Test data management: Fully managed Flink supports online sampling and management of mock testing data to help you build test processes.

Programmers and even data analysts can debug and publish drafts. This significantly reduces the costs for debugging and testing, and reduces the time required to publish drafts.

Fast deployment and debugging: Fully managed Flink allows you to start or cancel deployments in session clusters within seconds. This makes deployment debugging more efficient.

Display of intermediate results: Intermediate results can be displayed. This improves the efficiency of debugging complex SQL statements.

Environment isolation: The development environment is isolated from the production environment. This way, deployments and data in the production environment are not affected during the debugging process.

Deployment operations

Monitoring and alerting

Provides various metrics and aggregate dimensions to help you resolve issues, such as deployment delays, data skew, and backpressure.

These features significantly improve system stability, reduce the O&M workload, and simplify tuning operations. They allow you to manage resources in a fine-grained manner to significantly reduce costs. Furthermore, Alibaba Cloud provides high availability assurances for the service.

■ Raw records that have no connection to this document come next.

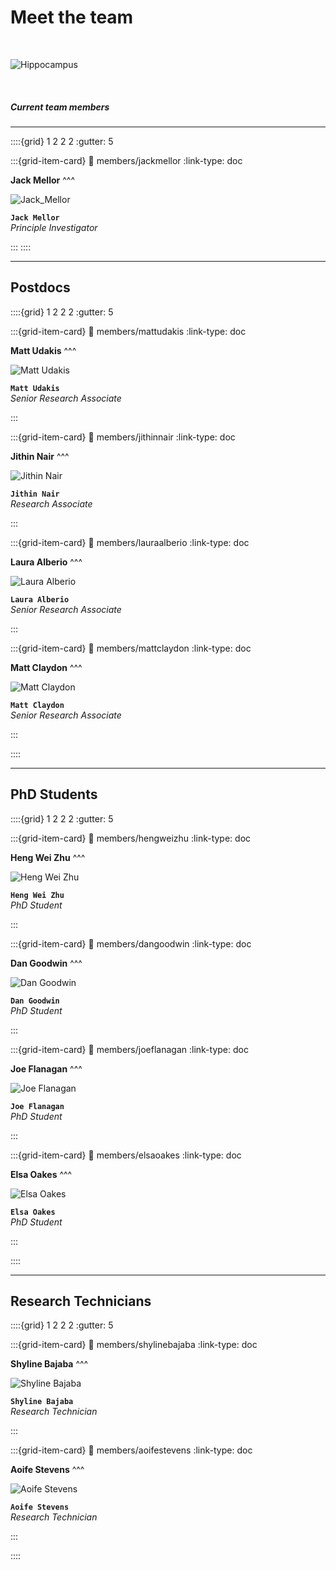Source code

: # Meet the team

&nbsp;

![Hippocampus](../img/labphoto_2022.jpg)

&nbsp;

##### Current team members

---

::::{grid} 1 2 2 2
:gutter: 5

:::{grid-item-card}
:link: members/jackmellor
:link-type: doc

**Jack Mellor**
^^^

![Jack_Mellor](../img/members/jack.jpg)

**`Jack Mellor`**  
_Principle Investigator_  

:::
::::

---

## Postdocs

::::{grid} 1 2 2 2
:gutter: 5


:::{grid-item-card}
:link: members/mattudakis
:link-type: doc

**Matt Udakis**
^^^

![Matt Udakis](../img/members/mattudakis.jpg)

**`Matt Udakis`**  
_Senior Research Associate_  

<!--[<i class="fa-brands fa-orcid" style="color: #6eee5d;"></i>](https://www.orcid.org)-->

:::

:::{grid-item-card}
:link: members/jithinnair
:link-type: doc

**Jithin Nair**
^^^

![Jithin Nair](../img/members/jithin.jpg)

**`Jithin Nair`**  
_Research Associate_  

:::


:::{grid-item-card}
:link: members/lauraalberio
:link-type: doc

**Laura Alberio**
^^^

![Laura Alberio](../img/members/headshot.png)

**`Laura Alberio`**  
_Senior Research Associate_  

:::


:::{grid-item-card}
:link: members/mattclaydon
:link-type: doc

**Matt Claydon**
^^^

![Matt Claydon](../img/members/headshot.png)

**`Matt Claydon`**  
_Senior Research Associate_  

:::

::::

---

## PhD Students

::::{grid} 1 2 2 2
:gutter: 5


:::{grid-item-card}
:link: members/hengweizhu
:link-type: doc

**Heng Wei Zhu** 
^^^

![Heng Wei Zhu](../img/members/heng.jpg)

**`Heng Wei Zhu`**  
_PhD Student_  

:::


:::{grid-item-card}
:link: members/dangoodwin
:link-type: doc

**Dan Goodwin** 
^^^

![Dan Goodwin](../img/members/dangoodwin.jpg)

**`Dan Goodwin`**  
_PhD Student_  

:::


:::{grid-item-card}
:link: members/joeflanagan
:link-type: doc

**Joe Flanagan** 
^^^

![Joe Flanagan](../img/members/joeflanagan.jpg)

**`Joe Flanagan`**  
_PhD Student_  

:::


:::{grid-item-card}
:link: members/elsaoakes
:link-type: doc

**Elsa Oakes** 
^^^

![Elsa Oakes](../img/members/headshot.png)

**`Elsa Oakes`**  
_PhD Student_  

:::

::::

---

## Research Technicians

::::{grid} 1 2 2 2
:gutter: 5


:::{grid-item-card}
:link: members/shylinebajaba
:link-type: doc

**Shyline Bajaba** 
^^^

![Shyline Bajaba](../img/members/headshot.png)

**`Shyline Bajaba`**  
_Research Technician_  

:::

:::{grid-item-card}
:link: members/aoifestevens
:link-type: doc

**Aoife Stevens** 
^^^

![Aoife Stevens](../img/members/headshot.png)

**`Aoife Stevens`**  
_Research Technician_  

:::

::::

&nbsp;





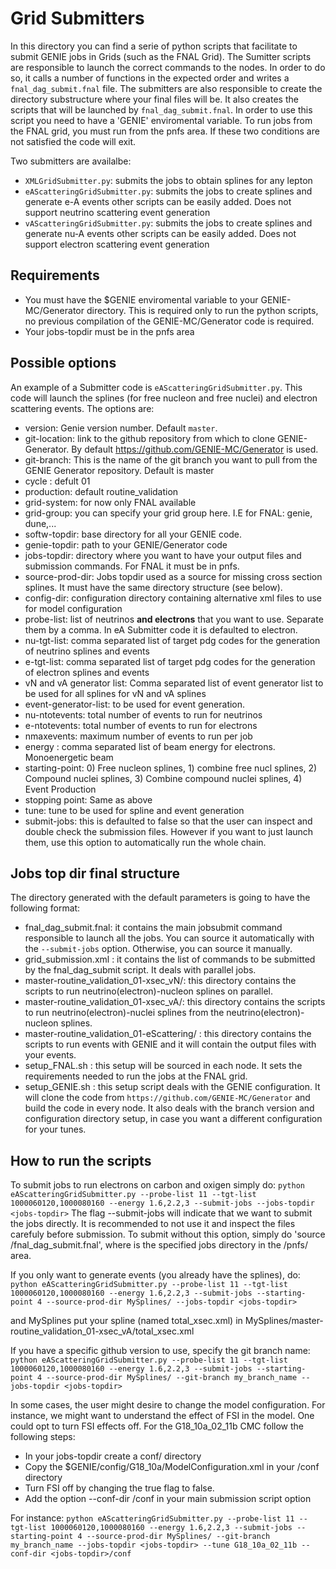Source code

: # Grid Submitters 
In this directory you can find a serie of python scripts that facilitate to submit GENIE jobs in Grids (such as the FNAL Grid). The Sumitter scripts are responsible to launch the correct commands to the nodes. In order to do so, it calls a number of functions in the expected order and writes a `fnal_dag_submit.fnal` file. The submitters are also responsible to create the directory substructure where your final files will be. It also creates the scripts that will be launched by `fnal_dag_submit.fnal`. In order to use this script you need to have a 'GENIE' enviromental variable. To run jobs from the FNAL grid, you must run from the pnfs area. If these two conditions are not satisfied the code will exit.

Two submitters are availalbe: 
- `XMLGridSubmitter.py`: submits the jobs to obtain splines for any lepton
- `eAScatteringGridSubmitter.py`: submits the jobs to create splines and generate e-A events
other scripts can be easily added. Does not support neutrino scattering event generation
- `vAScatteringGridSubmitter.py`: submits the jobs to create splines and generate nu-A events
other scripts can be easily added. Does not support electron scattering event generation


## Requirements
- You must have the $GENIE enviromental variable to your GENIE-MC/Generator directory. This is required only to run the python scripts, no previous compilation of the GENIE-MC/Generator code is required.
- Your jobs-topdir must be in the pnfs area

## Possible options
An example of a Submitter code is `eAScatteringGridSubmitter.py`. This code will launch the splines (for free nucleon and free nuclei) and electron scattering events. The options are: 

- version: Genie version number. Default `master`.
- git-location: link to the github repository from which to clone GENIE-Generator. By default https://github.com/GENIE-MC/Generator is used. 
- git-branch: This is the name of the git branch you want to pull from the GENIE Generator repository. Default is master
- cycle : defult 01
- production: default routine_validation
- grid-system: for now only FNAL available
- grid-group: you can specify your grid group here. I.E for FNAL: genie, dune,...
- softw-topdir: base directory for all your GENIE code. 
- genie-topdir: path to your GENIE/Generator code
- jobs-topdir: directory where you want to have your output files and submission commands. For FNAL it must be in pnfs.
- source-prod-dir: Jobs topdir used as a source for missing cross section splines. It must have the same directory structure (see below). 
- config-dir: configuration directory containing alternative xml files to use for model configuration
- probe-list: list of neutrinos **and electrons** that you want to use. Separate them by a comma. In eA Submitter code it is defaulted to electron.
- nu-tgt-list: comma separated list of target pdg codes for the generation of neutrino splines and events
- e-tgt-list: comma separated list of target pdg codes for the generation of electron splines and events
- vN and vA generator list: Comma separated list of event generator list to be used for all splines for vN and vA splines
- event-generator-list: to be used for event generation.
- nu-ntotevents: total number of events to run for neutrinos
- e-ntotevents: total number of events to run for electrons
- nmaxevents: maximum number of events to run per job
- energy : comma separated list of beam energy for electrons. Monoenergetic beam
- starting-point: 0) Free nucleon splines, 1) combine free nucl splines, 2) Compound nuclei splines, 3) Combine compound nuclei splines, 4) Event Production
- stopping point: Same as above
- tune: tune to be used for spline and event generation
- submit-jobs: this is defaulted to false so that the user can inspect and double check the submission files. However if you want to just launch them, use this option to automatically run the whole chain.

## Jobs top dir final structure
The directory generated with the default parameters is going to have the following format:

- fnal_dag_submit.fnal: it contains the main jobsubmit command responsible to launch all the jobs. You can source it automatically with the `--submit-jobs` option. Otherwise, you can source it manually. 
- grid_submission.xml : it contains the list of commands to be submitted by the fnal_dag_submit script. It deals with parallel jobs. 
- master-routine_validation_01-xsec_vN/: this directory contains the scripts to run neutrino(electron)-nucleon splines on parallel. 
- master-routine_validation_01-xsec_vA/: this directory contains the scripts to run neutrino(electron)-nuclei splines from the neutrino(electron)-nucleon splines.
- master-routine_validation_01-eScattering/ : this directory contains the scripts to run events with GENIE and it will contain the output files with your events. 
- setup_FNAL.sh : this setup will be sourced in each node. It sets the requirements needed to run the jobs at the FNAL grid. 
- setup_GENIE.sh : this setup script deals with the GENIE configuration. It will clone the code from `https://github.com/GENIE-MC/Generator` and build the code in every node. It also deals with the branch version and configuration directory setup, in case you want a different configuration for your tunes. 

## How to run the scripts
To submit jobs to run electrons on carbon and oxigen simply do:
`python eAScatteringGridSubmitter.py --probe-list 11 --tgt-list 1000060120,1000080160 --energy 1.6,2.2,3 --submit-jobs --jobs-topdir <jobs-topdir>`
The flag --submit-jobs will indicate that we want to submit the jobs directly. It is recommended to not use it and inspect the files carefuly before submission. To submit without this option, simply do 'source <jobs-topdir>/fnal_dag_submit.fnal', where <jobs-topdir> is the specified jobs directory in the /pnfs/ area.  

If you only want to generate events (you already have the splines), do:
`python eAScatteringGridSubmitter.py --probe-list 11 --tgt-list 1000060120,1000080160 --energy 1.6,2.2,3 --submit-jobs --starting-point 4 --source-prod-dir MySplines/ --jobs-topdir <jobs-topdir>` 

and MySplines put your spline (named total_xsec.xml) in MySplines/master-routine_validation_01-xsec_vA/total_xsec.xml

If you have a specific github version to use, specify the git branch name:
`python eAScatteringGridSubmitter.py --probe-list 11 --tgt-list 1000060120,1000080160 --energy 1.6,2.2,3 --submit-jobs --starting-point 4 --source-prod-dir MySplines/ --git-branch my_branch_name --jobs-topdir <jobs-topdir>`


In some cases, the user might desire to change the model configuration. For instance, we might want to understand the effect of FSI in the model. One could opt to turn FSI effects off. For the G18_10a_02_11b CMC follow the following steps:
   - In your jobs-topdir create a conf/ directory
   - Copy the $GENIE/config/G18_10a/ModelConfiguration.xml in your <jobs-topdir>/conf directory
   - Turn FSI off by changing the <param type="bool" name="HadronTransp-Enable"> true </param> flag to false. 
   - Add the option --conf-dir <jobs-topdir>/conf in your main submission script option

For instance: 
`python eAScatteringGridSubmitter.py --probe-list 11 --tgt-list 1000060120,1000080160 --energy 1.6,2.2,3 --submit-jobs --starting-point 4 --source-prod-dir MySplines/ --git-branch my_branch_name --jobs-topdir <jobs-topdir> --tune G18_10a_02_11b --conf-dir <jobs-topdir>/conf`

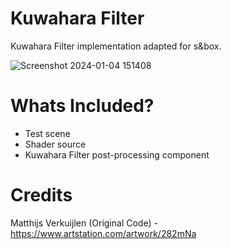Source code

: # Kuwahara Filter
Kuwahara Filter implementation adapted for s&box.

![Screenshot 2024-01-04 151408](https://github.com/QuackCola/sbox-kuwahara-filter/assets/23345567/e95fc925-3601-4375-9c3a-021761b1185e)

# Whats Included?
* Test scene
* Shader source
* Kuwahara Filter post-processing component

# Credits
Matthijs Verkuijlen (Original Code) - https://www.artstation.com/artwork/282mNa
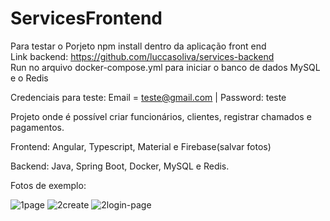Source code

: # ServicesFrontend

Para testar o Porjeto npm install dentro da aplicação front end
<br>
Link backend: https://github.com/luccasoliva/services-backend <br>
Run no arquivo docker-compose.yml para iniciar o banco de dados MySQL e o Redis
<br>

Credenciais para teste: Email = teste@gmail.com | Password: teste

Projeto onde é possível criar funcionários, clientes, registrar chamados e pagamentos.

Frontend: Angular, Typescript, Material e Firebase(salvar fotos)

Backend: Java, Spring Boot, Docker, MySQL e Redis.

Fotos de exemplo:


![1page](https://user-images.githubusercontent.com/58635996/215585252-3ed998c4-f2de-482e-a09e-5f581c5ed0ba.png)
![2create](https://user-images.githubusercontent.com/58635996/215585257-e86d3419-82ad-4cad-86c1-341bdbb52ced.png)
![2login-page](https://user-images.githubusercontent.com/58635996/215585258-6f940bc5-2190-4a81-a353-dcd097275cd9.png)
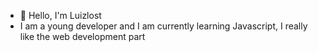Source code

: - 👋 Hello, I'm Luizlost
- I am a young developer and I am currently learning Javascript, I really like the web development part

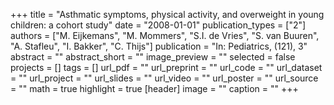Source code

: +++
title = "Asthmatic symptoms, physical activity, and overweight in young children: a cohort study"
date = "2008-01-01"
publication_types = ["2"]
authors = ["M. Eijkemans", "M. Mommers", "S.I. de Vries", "S. van Buuren", "A. Stafleu", "I. Bakker", "C. Thijs"]
publication = "In: Pediatrics, (121), 3"
abstract = ""
abstract_short = ""
image_preview = ""
selected = false
projects = []
tags = []
url_pdf = ""
url_preprint = ""
url_code = ""
url_dataset = ""
url_project = ""
url_slides = ""
url_video = ""
url_poster = ""
url_source = ""
math = true
highlight = true
[header]
image = ""
caption = ""
+++
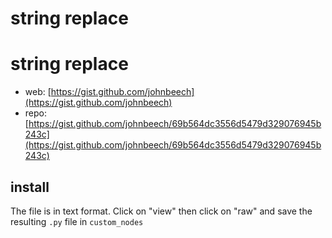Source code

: string replace
========================

# string replace

* web: [https://gist.github.com/johnbeech](https://gist.github.com/johnbeech)
* repo: [https://gist.github.com/johnbeech/69b564dc3556d5479d329076945b243c](https://gist.github.com/johnbeech/69b564dc3556d5479d329076945b243c)

## install

The file is in text format. Click on "view" then click on "raw" and save the resulting `.py` file in `custom_nodes`


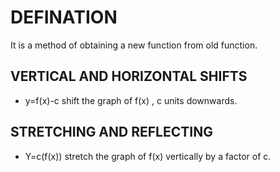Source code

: # DEFINATION
It is a method of obtaining a new function from old function.
## VERTICAL AND HORIZONTAL SHIFTS
- y=f(x)-c
  shift the graph of f(x) , c units downwards.
## STRETCHING AND REFLECTING
- Y=c(f(x))
  stretch the graph of f(x) vertically by a factor of c.
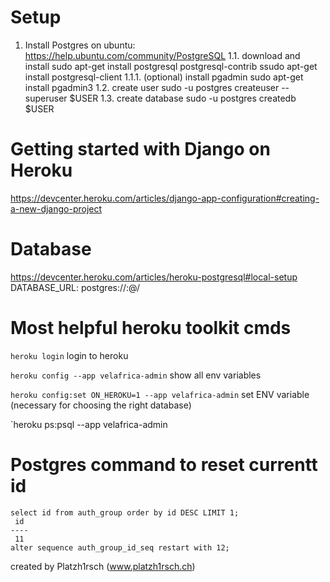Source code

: # Setup

1. Install Postgres
on ubuntu: https://help.ubuntu.com/community/PostgreSQL
1.1. download and install
sudo apt-get install postgresql postgresql-contrib
ssudo apt-get install postgresql-client
1.1.1. (optional) install pgadmin
sudo apt-get install pgadmin3
1.2. create user
sudo -u postgres createuser --superuser $USER
1.3. create database
sudo -u postgres createdb $USER 


# Getting started with Django on Heroku
https://devcenter.heroku.com/articles/django-app-configuration#creating-a-new-django-project

# Database
https://devcenter.heroku.com/articles/heroku-postgresql#local-setup
DATABASE_URL: postgres://<username>:<password>@<host>/<dbname>

# Most helpful heroku toolkit cmds
`heroku login` login to heroku

`heroku config --app velafrica-admin` show all env variables

`heroku config:set ON_HEROKU=1 --app velafrica-admin` set ENV variable (necessary for choosing the right database)

`heroku ps:psql --app velafrica-admin

# Postgres command to reset currentt id
    select id from auth_group order by id DESC LIMIT 1;
     id 
    ----
     11
    alter sequence auth_group_id_seq restart with 12;

 created by Platzh1rsch (www.platzh1rsch.ch)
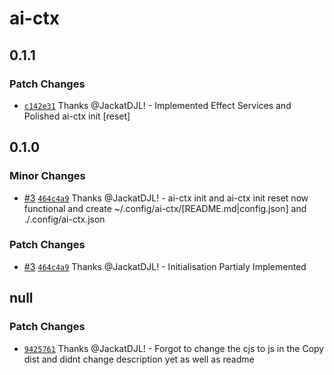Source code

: # ai-ctx

## 0.1.1

### Patch Changes

- [`c142e31`](https://github.com/JackatDJL/ai-ctx/commit/c142e31a413cc2660129ad9614ac0323311b31d5) Thanks @JackatDJL! - Implemented Effect Services and Polished ai-ctx init [reset]

## 0.1.0

### Minor Changes

- [#3](https://github.com/JackatDJL/ai-ctx/pull/3) [`464c4a9`](https://github.com/JackatDJL/ai-ctx/commit/464c4a99769eb0a45e907f47d9ddf06e57e75321) Thanks @JackatDJL! - ai-ctx init and ai-ctx init reset now functional and create ~/.config/ai-ctx/[README.md|config.json] and ./.config/ai-ctx.json

### Patch Changes

- [#3](https://github.com/JackatDJL/ai-ctx/pull/3) [`464c4a9`](https://github.com/JackatDJL/ai-ctx/commit/464c4a99769eb0a45e907f47d9ddf06e57e75321) Thanks @JackatDJL! - Initialisation Partialy Implemented

## null

### Patch Changes

- [`9425761`](https://github.com/JackatDJL/ai-ctx/commit/9425761a07919d8e912bcc465988d0d1f7be7b2b) Thanks @JackatDJL! - Forgot to change the cjs to js in the Copy dist and didnt change description yet as well as readme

Sends alerts to recipients over DingTalk or by email, text message, or phone at the earliest opportunity. You can also connect fully managed Flink to your internal unified monitoring and alerting system Prometheus.

Issue analysis and diagnostics

Allows you to dynamically modify the configuration of a deployment without the need to cancel the deployment. For example, you can change the log level and enable or disable the flame graph without canceling the deployment.

Provides intelligent diagnostics for common issues, such as backpressure, deployment exceptions, and TaskManager discontinuity. It is also capable of quickly identifying issues based on logs, and providing suggestions for tuning and modifications. You can also enable Autopilot to automatically locate issues.

High availability

Delivers Service Level Agreement (SLA)-guaranteed service availability of 99.9% for the maintenance service.

Supports end-to-end automatic fault recovery and fault-tolerant JobManager to prevent single points of failure. This improves service stability.

Supports fast single-node fault recovery to balance between data consistency and service continuity.

Status management

Provides complete system checkpoints and savepoint lifecycle management of deployments, and supports state data compatibility checks and state data migration to maximize the reuse of original state data.

Enterprise security

Isolation

Supports tenant-level and project-level resource isolation and code isolation to meet the data security requirements when different teams collaborate on projects.

These features support the collaboration between multiple departments within an enterprise and meet the internal and external audit requirements of the enterprise.

Access control

Uses the Alibaba Cloud account system to support access control of multiple roles.